> **Task goal**
The requested output is every line from the one with "List each element's" through the last line below, printed exactly.

> **Given records**
Content starts
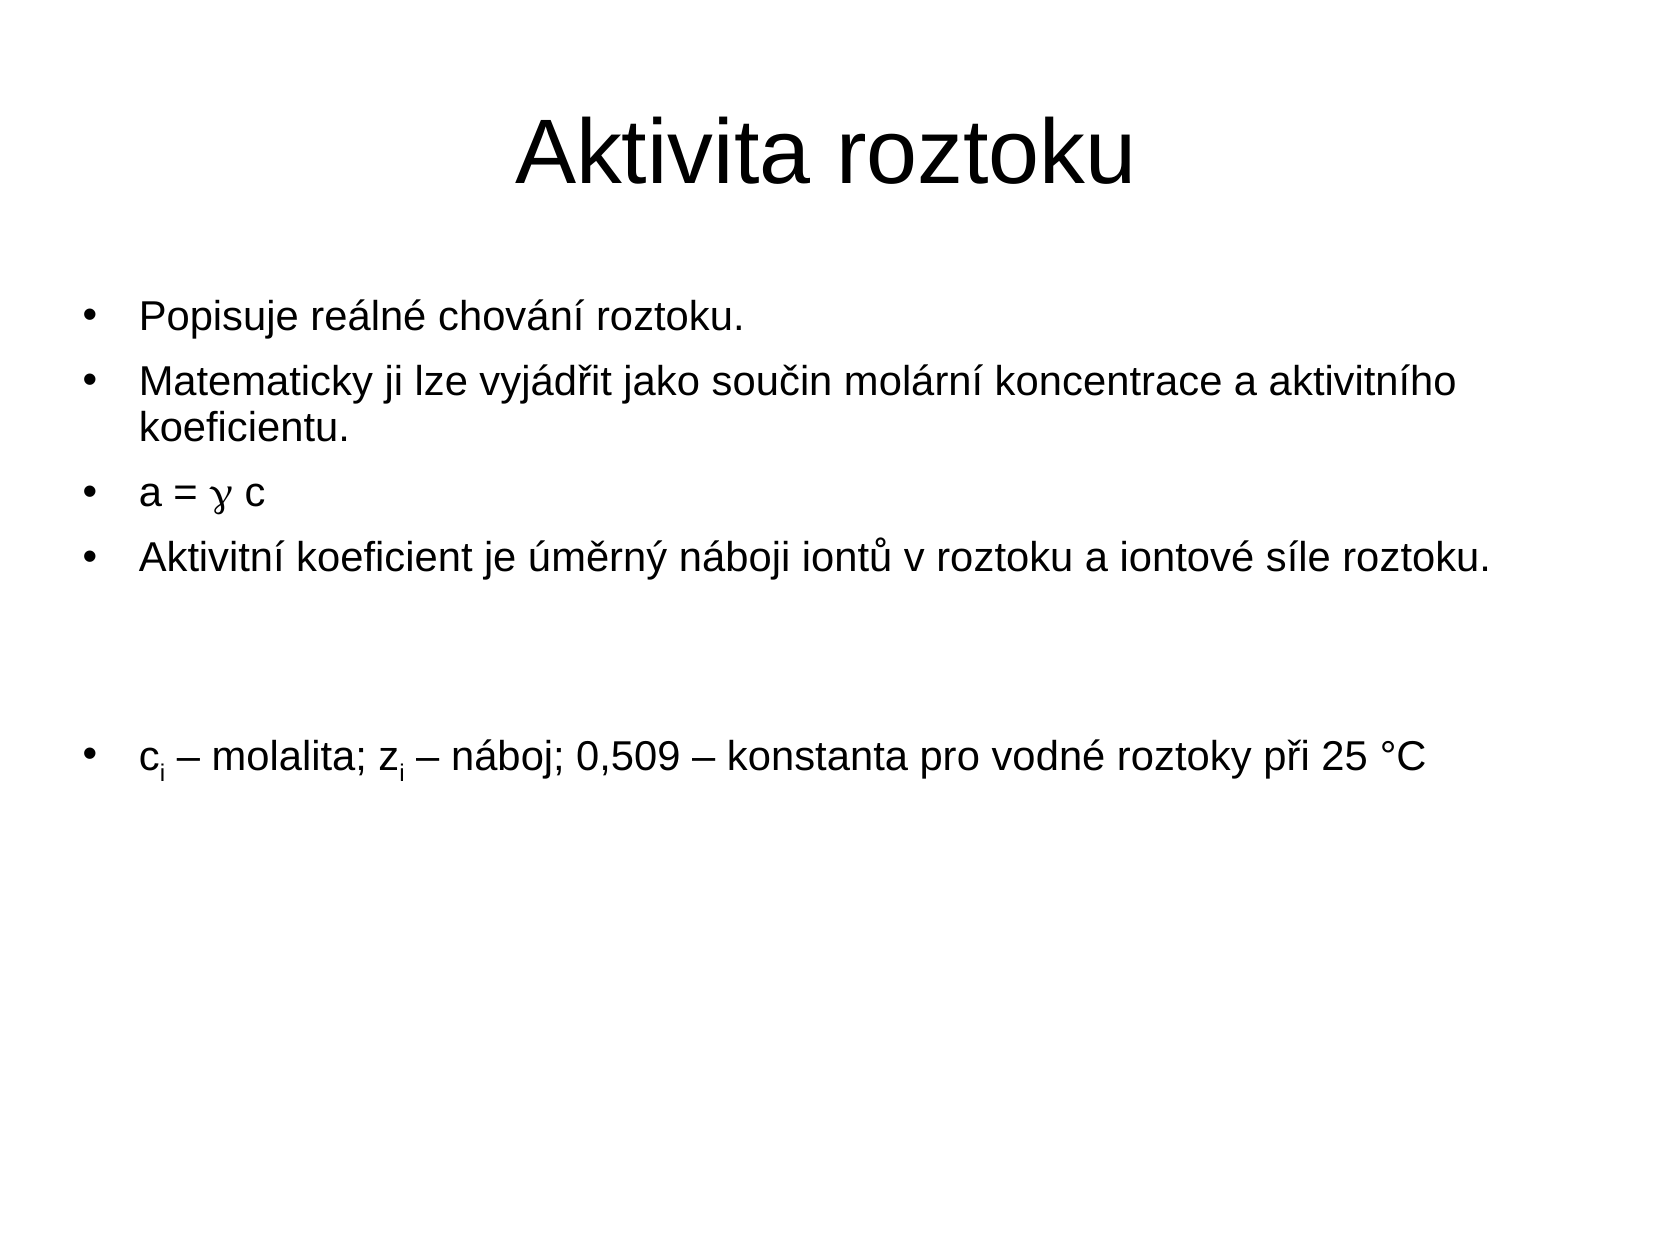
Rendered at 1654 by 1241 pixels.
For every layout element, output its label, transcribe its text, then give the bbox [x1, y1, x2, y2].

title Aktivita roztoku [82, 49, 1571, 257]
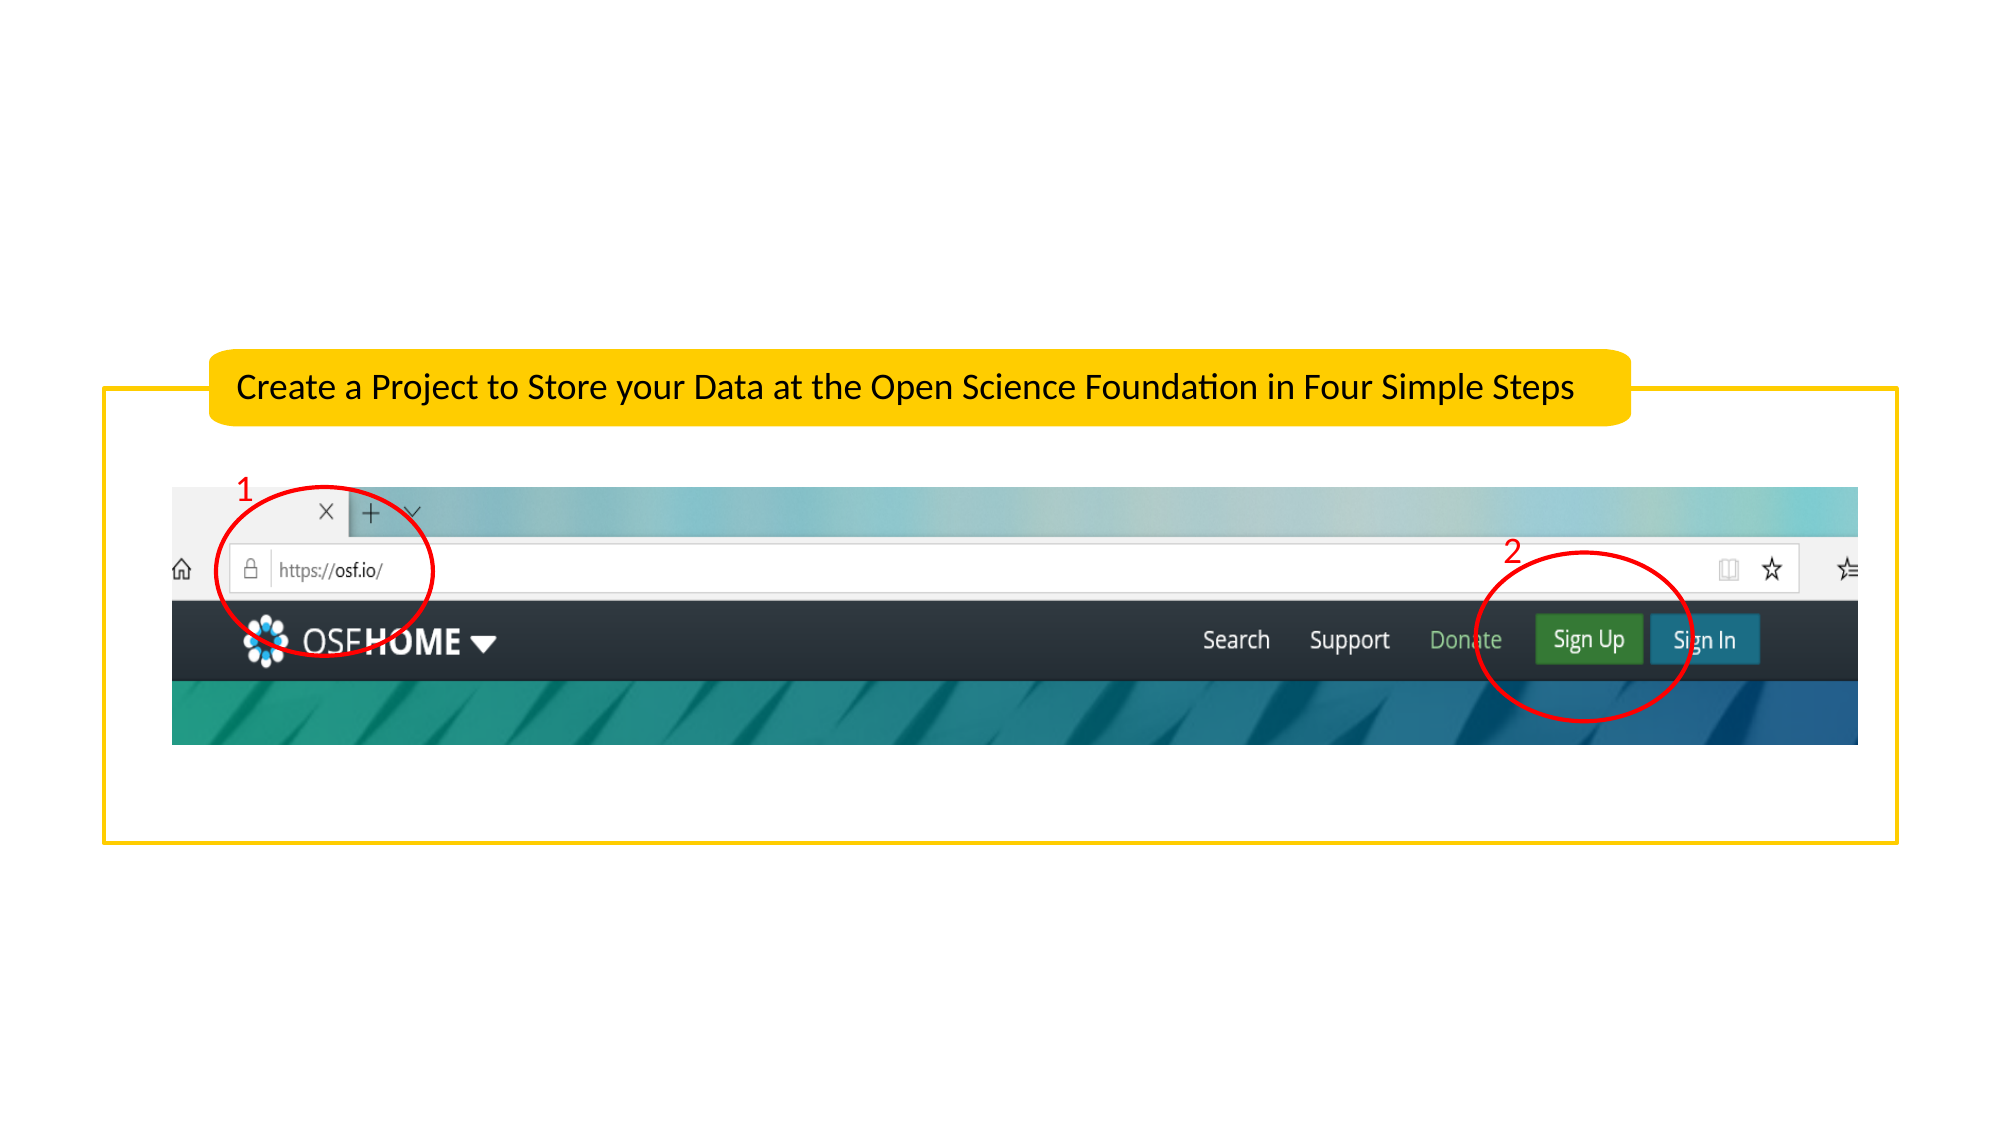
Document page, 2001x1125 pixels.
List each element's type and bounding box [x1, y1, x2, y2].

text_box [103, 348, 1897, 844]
Content ends
> **Solution to this exercise**
List each element's type and bounding box [x1, y1, x2, y2].

text_box [103, 348, 1897, 844]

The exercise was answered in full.